──────── Conjunto de dados ────────
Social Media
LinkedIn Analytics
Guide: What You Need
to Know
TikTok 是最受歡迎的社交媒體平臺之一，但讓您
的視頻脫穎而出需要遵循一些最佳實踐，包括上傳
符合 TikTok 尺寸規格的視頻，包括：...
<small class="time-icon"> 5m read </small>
────────
──────── Conjunto de dados ────────
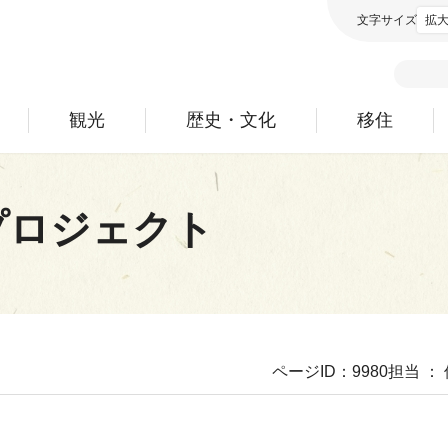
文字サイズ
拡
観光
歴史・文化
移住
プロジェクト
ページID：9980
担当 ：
────────
──────── Conjunto de dados ────────
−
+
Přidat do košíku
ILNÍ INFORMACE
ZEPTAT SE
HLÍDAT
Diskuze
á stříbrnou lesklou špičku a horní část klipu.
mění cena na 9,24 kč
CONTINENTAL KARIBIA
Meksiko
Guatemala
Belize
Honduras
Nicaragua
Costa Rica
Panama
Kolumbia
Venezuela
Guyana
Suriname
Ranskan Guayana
────────
— Instruções a seguir —
Cite literalmente o trecho das linhas acima que começa na linha que contém "Social Media" e termina na linha que contém "5m read </small>", incluindo as duas.

— Resultado abaixo —
Social Media
LinkedIn Analytics
Guide: What You Need
to Know
TikTok 是最受歡迎的社交媒體平臺之一，但讓您
的視頻脫穎而出需要遵循一些最佳實踐，包括上傳
符合 TikTok 尺寸規格的視頻，包括：...
<small class="time-icon"> 5m read </small>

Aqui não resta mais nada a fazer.